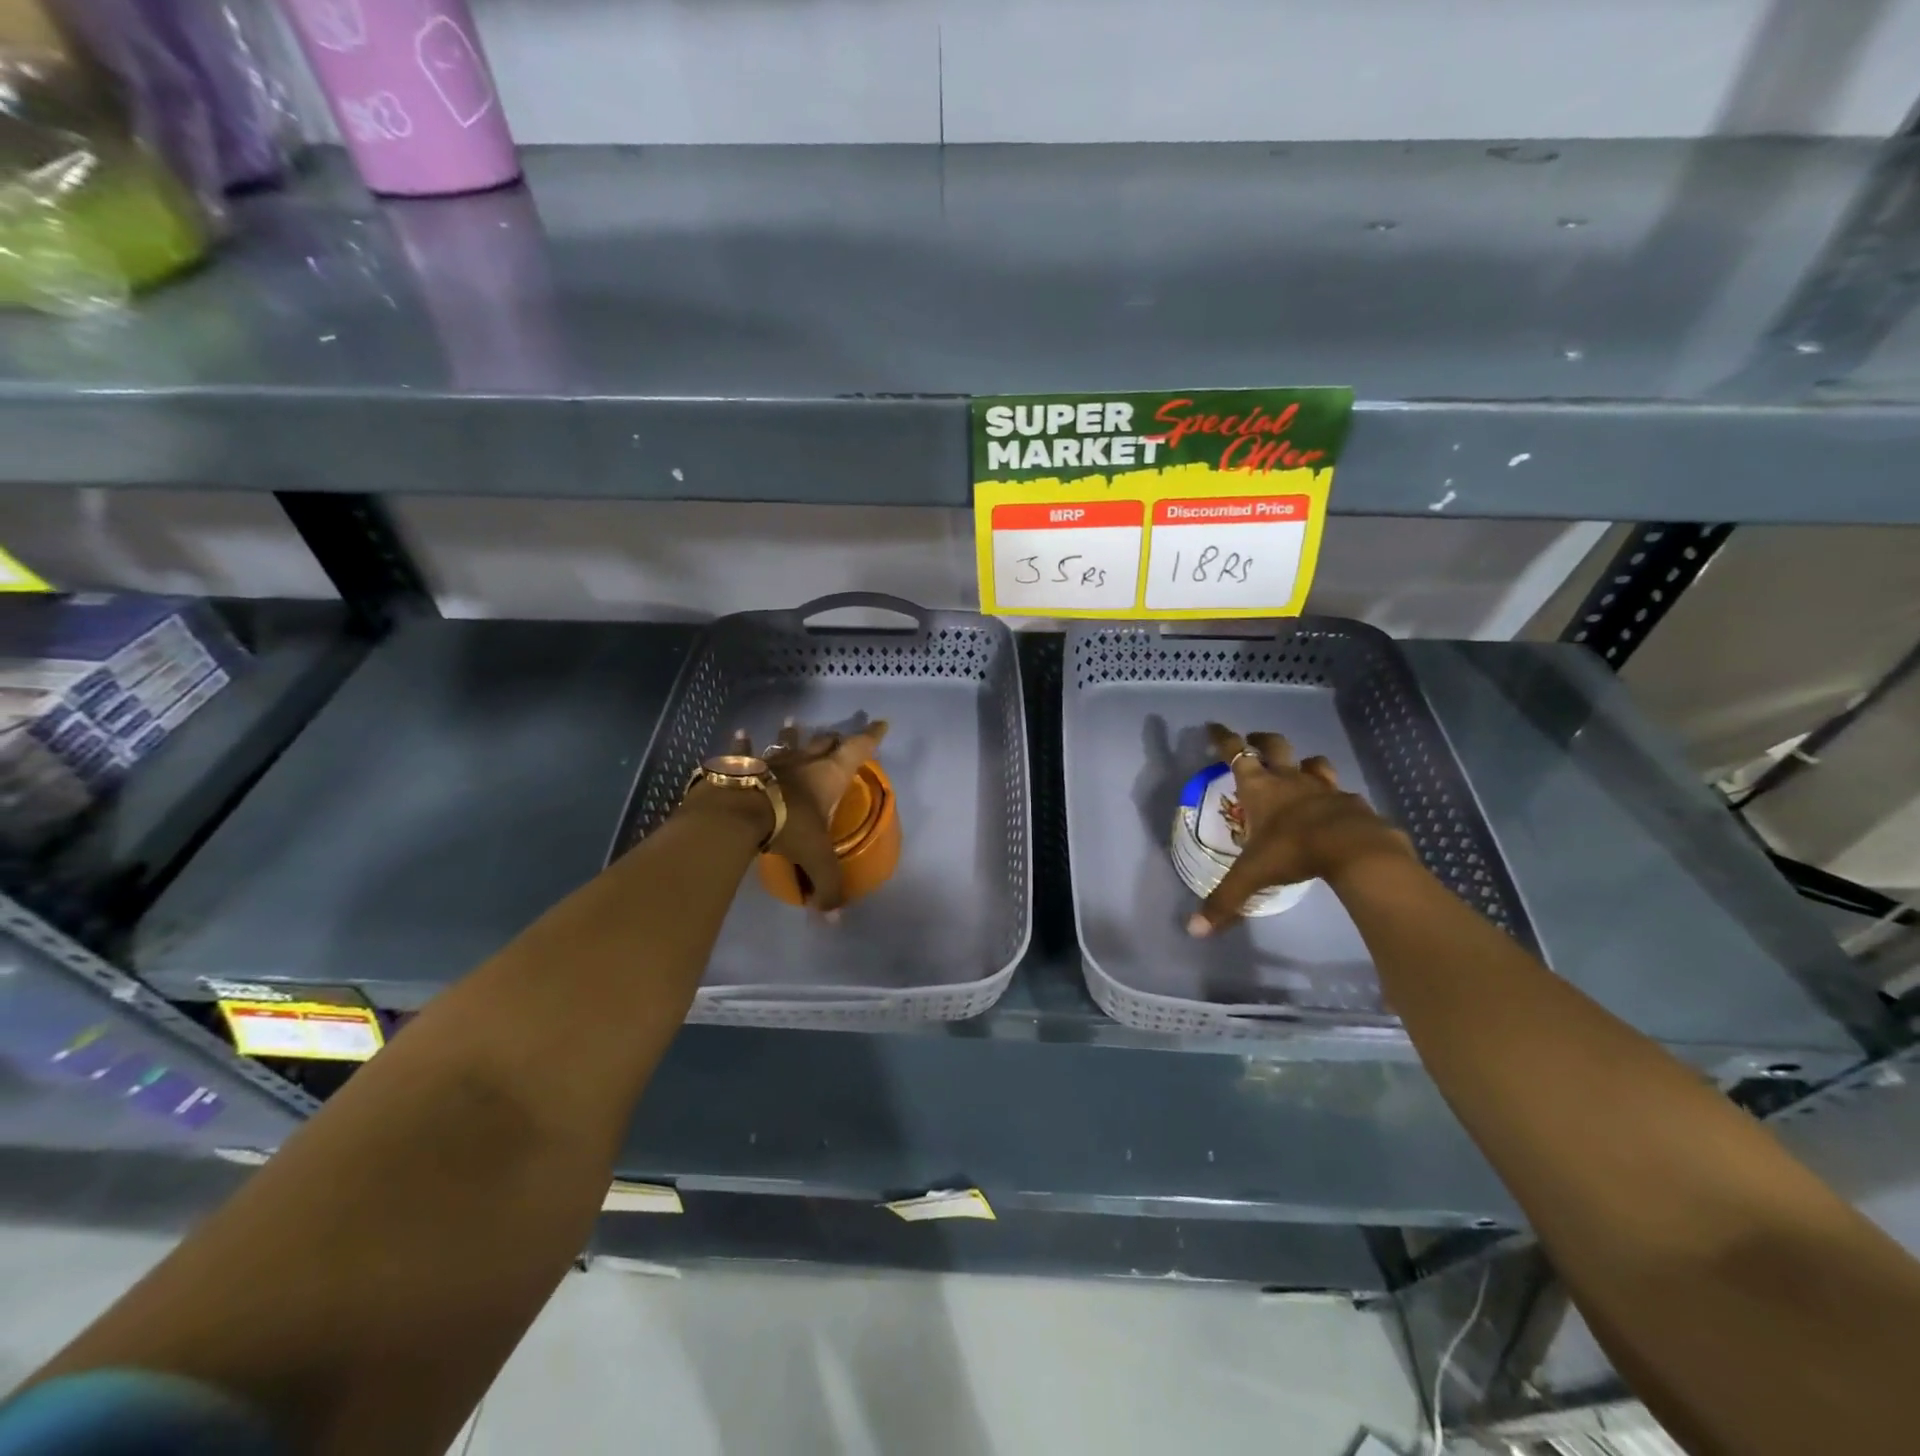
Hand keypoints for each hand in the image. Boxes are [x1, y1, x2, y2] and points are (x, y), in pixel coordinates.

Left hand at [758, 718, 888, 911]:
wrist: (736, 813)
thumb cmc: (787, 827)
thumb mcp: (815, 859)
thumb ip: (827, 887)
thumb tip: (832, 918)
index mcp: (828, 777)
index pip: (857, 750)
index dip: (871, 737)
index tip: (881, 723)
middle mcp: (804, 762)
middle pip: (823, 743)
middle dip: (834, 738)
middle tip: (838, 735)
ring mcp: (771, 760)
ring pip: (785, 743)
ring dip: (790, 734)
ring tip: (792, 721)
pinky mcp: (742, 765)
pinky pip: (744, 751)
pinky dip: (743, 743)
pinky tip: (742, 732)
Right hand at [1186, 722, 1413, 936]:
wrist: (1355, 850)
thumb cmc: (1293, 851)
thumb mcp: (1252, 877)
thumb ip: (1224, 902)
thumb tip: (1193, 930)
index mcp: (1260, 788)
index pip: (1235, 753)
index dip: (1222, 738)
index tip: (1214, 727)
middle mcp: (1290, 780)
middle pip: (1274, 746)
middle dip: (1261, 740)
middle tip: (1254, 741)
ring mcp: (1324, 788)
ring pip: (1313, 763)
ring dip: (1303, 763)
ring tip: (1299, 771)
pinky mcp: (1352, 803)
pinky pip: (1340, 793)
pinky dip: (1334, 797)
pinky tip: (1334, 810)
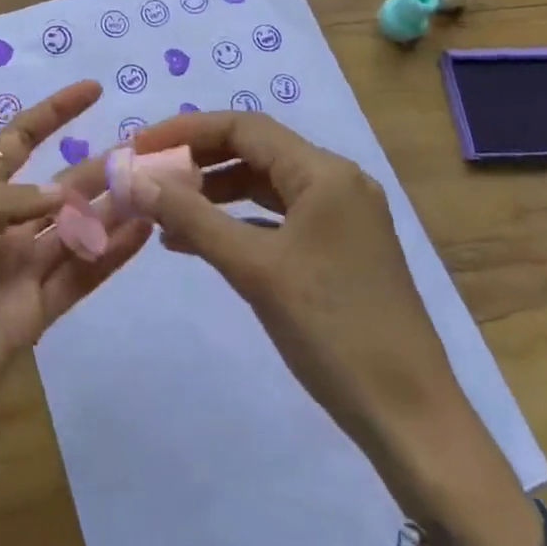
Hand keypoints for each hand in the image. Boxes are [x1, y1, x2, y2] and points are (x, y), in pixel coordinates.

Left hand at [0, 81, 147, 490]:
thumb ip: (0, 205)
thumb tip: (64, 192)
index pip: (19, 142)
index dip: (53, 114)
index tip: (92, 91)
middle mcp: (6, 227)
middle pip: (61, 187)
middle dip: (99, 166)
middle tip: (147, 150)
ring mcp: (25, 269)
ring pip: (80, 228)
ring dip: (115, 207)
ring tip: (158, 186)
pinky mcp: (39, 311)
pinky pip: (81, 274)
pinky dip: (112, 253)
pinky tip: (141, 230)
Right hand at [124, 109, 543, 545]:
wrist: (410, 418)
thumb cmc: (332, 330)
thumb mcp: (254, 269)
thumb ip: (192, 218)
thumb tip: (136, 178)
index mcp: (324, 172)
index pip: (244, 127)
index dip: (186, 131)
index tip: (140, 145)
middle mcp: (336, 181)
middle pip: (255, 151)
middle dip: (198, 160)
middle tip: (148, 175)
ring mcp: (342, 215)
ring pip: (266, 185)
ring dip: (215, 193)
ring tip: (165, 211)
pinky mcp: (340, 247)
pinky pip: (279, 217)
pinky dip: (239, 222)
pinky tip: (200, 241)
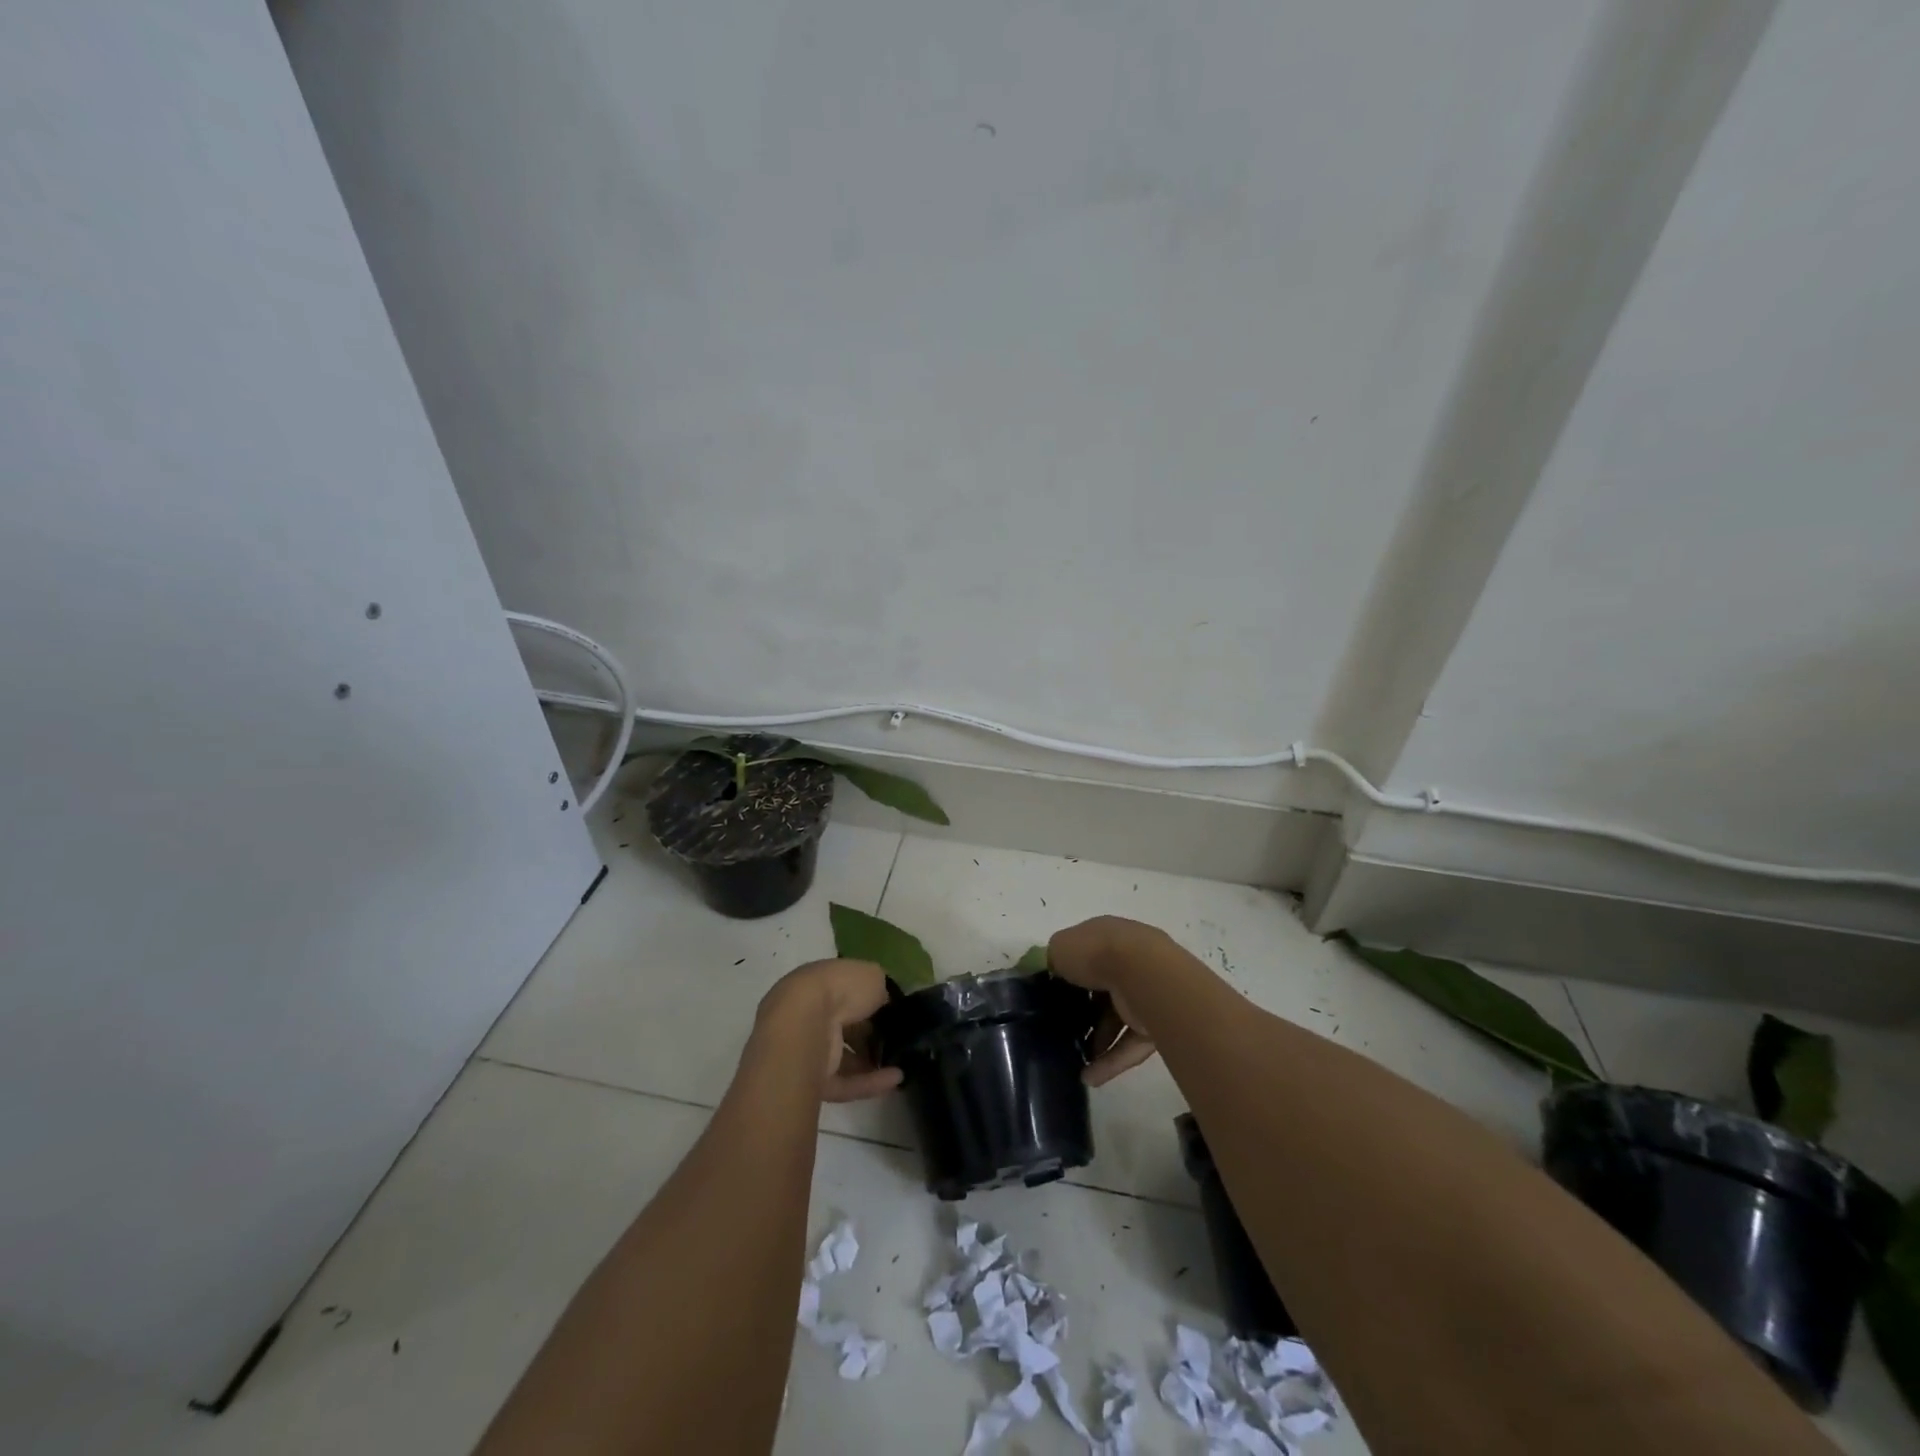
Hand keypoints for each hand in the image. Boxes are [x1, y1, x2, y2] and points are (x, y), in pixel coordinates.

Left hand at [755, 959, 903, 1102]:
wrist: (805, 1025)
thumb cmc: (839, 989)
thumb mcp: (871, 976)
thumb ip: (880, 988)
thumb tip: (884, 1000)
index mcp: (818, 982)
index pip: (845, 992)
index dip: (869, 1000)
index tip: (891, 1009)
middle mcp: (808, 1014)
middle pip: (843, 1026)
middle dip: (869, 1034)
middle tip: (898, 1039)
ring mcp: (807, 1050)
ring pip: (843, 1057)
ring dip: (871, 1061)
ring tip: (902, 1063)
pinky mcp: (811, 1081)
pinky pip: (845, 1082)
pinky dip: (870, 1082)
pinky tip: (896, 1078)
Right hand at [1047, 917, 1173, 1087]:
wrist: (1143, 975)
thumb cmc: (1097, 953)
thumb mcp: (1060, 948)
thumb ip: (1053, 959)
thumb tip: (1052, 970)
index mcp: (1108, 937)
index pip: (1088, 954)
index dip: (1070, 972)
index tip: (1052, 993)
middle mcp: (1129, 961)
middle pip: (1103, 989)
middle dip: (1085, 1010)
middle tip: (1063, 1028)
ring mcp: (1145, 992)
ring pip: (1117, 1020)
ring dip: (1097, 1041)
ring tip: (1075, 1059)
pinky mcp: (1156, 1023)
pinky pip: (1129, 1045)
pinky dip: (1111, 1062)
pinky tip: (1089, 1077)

============================================================

Task brief: The lines in the listing that include the word "Right" are to be counted; give only that number.

Output of the exercise: 3